The records ->
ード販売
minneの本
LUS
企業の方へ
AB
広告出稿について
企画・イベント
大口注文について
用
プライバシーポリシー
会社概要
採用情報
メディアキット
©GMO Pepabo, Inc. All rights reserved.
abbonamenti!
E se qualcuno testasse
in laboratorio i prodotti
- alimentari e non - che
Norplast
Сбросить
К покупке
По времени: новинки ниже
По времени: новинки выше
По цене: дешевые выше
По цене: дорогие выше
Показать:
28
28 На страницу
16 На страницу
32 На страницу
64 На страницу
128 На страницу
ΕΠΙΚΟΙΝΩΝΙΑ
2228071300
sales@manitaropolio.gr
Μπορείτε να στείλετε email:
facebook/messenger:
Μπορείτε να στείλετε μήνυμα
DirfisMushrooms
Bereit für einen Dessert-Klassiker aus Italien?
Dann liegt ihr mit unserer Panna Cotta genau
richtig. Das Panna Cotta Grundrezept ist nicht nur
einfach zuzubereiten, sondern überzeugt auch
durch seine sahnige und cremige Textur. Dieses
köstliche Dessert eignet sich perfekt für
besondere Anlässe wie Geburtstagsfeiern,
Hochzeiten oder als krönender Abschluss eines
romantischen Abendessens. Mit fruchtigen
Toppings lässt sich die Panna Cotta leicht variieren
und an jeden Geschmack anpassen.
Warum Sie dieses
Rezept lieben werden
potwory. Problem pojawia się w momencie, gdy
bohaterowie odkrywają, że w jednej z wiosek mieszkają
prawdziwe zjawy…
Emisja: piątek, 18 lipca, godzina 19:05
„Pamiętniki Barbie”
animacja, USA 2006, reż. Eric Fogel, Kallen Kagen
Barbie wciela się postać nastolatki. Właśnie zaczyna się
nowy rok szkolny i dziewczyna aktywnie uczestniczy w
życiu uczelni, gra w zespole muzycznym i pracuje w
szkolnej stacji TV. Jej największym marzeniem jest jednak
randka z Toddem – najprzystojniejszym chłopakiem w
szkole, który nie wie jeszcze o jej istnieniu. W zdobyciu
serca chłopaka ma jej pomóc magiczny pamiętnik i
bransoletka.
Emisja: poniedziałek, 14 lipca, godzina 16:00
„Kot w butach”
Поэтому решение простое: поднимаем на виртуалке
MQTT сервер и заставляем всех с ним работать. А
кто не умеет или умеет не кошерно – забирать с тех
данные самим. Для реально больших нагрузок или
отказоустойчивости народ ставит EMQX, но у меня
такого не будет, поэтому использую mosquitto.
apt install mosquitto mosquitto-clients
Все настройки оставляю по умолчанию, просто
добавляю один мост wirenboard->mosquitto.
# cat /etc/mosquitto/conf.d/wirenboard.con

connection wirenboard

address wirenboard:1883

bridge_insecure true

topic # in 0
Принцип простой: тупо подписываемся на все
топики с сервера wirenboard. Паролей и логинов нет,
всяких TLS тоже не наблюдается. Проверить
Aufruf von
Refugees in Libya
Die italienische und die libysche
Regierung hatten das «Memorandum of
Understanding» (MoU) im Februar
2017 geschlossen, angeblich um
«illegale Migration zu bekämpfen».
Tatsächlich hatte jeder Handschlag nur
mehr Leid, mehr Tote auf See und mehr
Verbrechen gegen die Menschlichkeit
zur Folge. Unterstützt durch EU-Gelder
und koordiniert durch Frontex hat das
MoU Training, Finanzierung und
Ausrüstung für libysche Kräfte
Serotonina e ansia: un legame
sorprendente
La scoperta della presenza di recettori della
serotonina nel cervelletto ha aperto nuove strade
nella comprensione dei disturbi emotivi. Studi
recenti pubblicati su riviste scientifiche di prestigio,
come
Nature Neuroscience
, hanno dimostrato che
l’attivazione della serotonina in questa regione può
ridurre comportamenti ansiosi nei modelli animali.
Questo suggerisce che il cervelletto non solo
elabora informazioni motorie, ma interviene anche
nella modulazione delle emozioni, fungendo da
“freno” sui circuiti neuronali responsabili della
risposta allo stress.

Task goal -> Set down only the lines above that fall between the line holding "randka z Toddem" and the line holding "2017 geschlossen, angeblich um", inclusive, keeping each exact.

Solution for this exercise ->
randka z Toddem – najprzystojniejszym chłopakiem w
szkole, który nie wie jeszcze o jej istnieniu. W zdobyciu
serca chłopaka ma jej pomóc magiczny pamiętnik i
bransoletka.
Emisja: poniedziałek, 14 lipca, godzina 16:00
„Kot w butach”
Поэтому решение простое: поднимаем на виртуалке
MQTT сервер и заставляем всех с ним работать. А
кто не умеет или умеет не кошерно – забирать с тех
данные самим. Для реально больших нагрузок или
отказоустойчивости народ ставит EMQX, но у меня
такого не будет, поэтому использую mosquitto.
apt install mosquitto mosquitto-clients
Все настройки оставляю по умолчанию, просто
добавляю один мост wirenboard->mosquitto.
# cat /etc/mosquitto/conf.d/wirenboard.con

connection wirenboard

address wirenboard:1883

bridge_insecure true

topic # in 0
Принцип простой: тупо подписываемся на все
топики с сервера wirenboard. Паролей и логинов нет,
всяких TLS тоже не наблюдается. Проверить
Aufruf von
Refugees in Libya
Die italienische und die libysche
Regierung hatten das «Memorandum of
Understanding» (MoU) im Februar
2017 geschlossen, angeblich um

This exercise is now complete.